◆ **Your tasks**
1. According to the PolarDB ePQ overview below, which operations between compute nodes can degrade the performance of short queries? List them.
2. Continue the PolarDB ePQ overview below, starting right after its final sentence.

Best Practices

0.0.201

PolarDB for PostgreSQL supports the Multi-node Elastic Parallel Query (ePQ) feature. This feature can efficiently handle lightweight analytical queries and meet the increasing demand for hybrid transaction/analytical processing (HTAP).

Overview

When ePQ is used for queries, PolarDB for PostgreSQL uses the ePQ optimizer to generate an execution plan that can be executed by multiple compute nodes in parallel. The execution engine of ePQ coordinates the execution of the plan on multiple compute nodes, and uses the CPU, memory, and I/O bandwidth of multiple nodes to scan and compute data.

To achieve serverless elastic scaling, you can use Grand Unified Configuration (GUC) parameters to dynamically adjust the number of compute nodes that participate in ePQ (scale-out) and the degree of parallelism for each node (scale-up).

ePQ is suitable for complex online analytical processing (OLAP) queries that require a long execution duration but not for simple online transaction processing (OLTP) queries that require a short execution duration. In short queries, operations that are performed between compute nodes, such as connection establishment, data exchange, and connection shutdown can degrade query performance. PolarDB for PostgreSQL determines whether to use ePQ or single-node execution for queries based on the table size or the cost of an execution plan. This ensures that the query execution method with higher query performance is selected.

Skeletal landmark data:
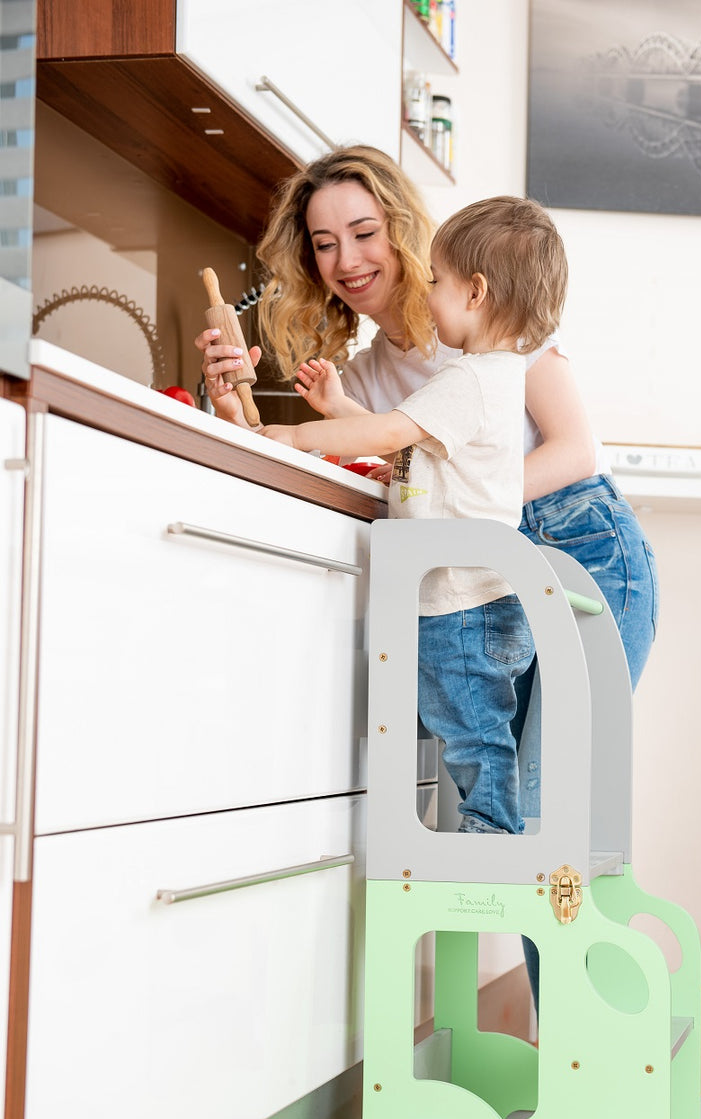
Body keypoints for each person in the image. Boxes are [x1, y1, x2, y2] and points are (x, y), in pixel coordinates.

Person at [195, 146, 658, 1001]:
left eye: (363, 231)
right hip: (489, 578)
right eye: (323, 244)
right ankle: (572, 1032)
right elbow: (369, 463)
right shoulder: (370, 376)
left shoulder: (495, 321)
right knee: (525, 806)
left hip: (582, 551)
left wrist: (468, 505)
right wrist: (235, 407)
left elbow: (574, 449)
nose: (346, 259)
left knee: (549, 798)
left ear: (404, 232)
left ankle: (589, 1029)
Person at [258, 195, 565, 836]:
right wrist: (340, 406)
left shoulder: (469, 378)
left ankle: (491, 836)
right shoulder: (492, 377)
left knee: (473, 736)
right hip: (480, 599)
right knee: (473, 727)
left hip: (462, 604)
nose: (425, 293)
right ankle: (487, 831)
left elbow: (393, 431)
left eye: (435, 281)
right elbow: (409, 440)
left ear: (474, 293)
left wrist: (298, 435)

◆ **Responses to the exercise**
1.
- Connection establishment
- Data exchange
- Connection shutdown

2.
For more information about how ePQ works and performs, see PolarDB for PostgreSQL: ePQ architecture.

Enable ePQ

The following statements enable the ePQ feature for a table that is named t1. If PolarDB PX Optimizer is returned in the plan, ePQ is enabled.

SET polar_enable_px = 1;
EXPLAIN SELECT * FROM t1;
                                  QUERY PLAN
-------------------------------------------------------------------------------
 PX Coordinator 6:1  (slice1; segments: 6)  (cost=0.00..431.00 rows=1 width=8)
   ->  Partial Seq Scan on t1  (cost=0.00..431.00 rows=1 width=8)
 Optimizer: PolarDB PX Optimizer
(3 rows)

SELECT * FROM t1;

GUC parameters

Parameter	Description

Parameter	Description
polar_enable_px	Specifies whether to enable the ePQ feature. Valid values: on off (default) Note If this parameter is set to on, queries are preferentially sent to the ePQ optimizer to generate execution plans that can be executed in parallel on multiple compute nodes. All ePQ-related GUC parameters take effect.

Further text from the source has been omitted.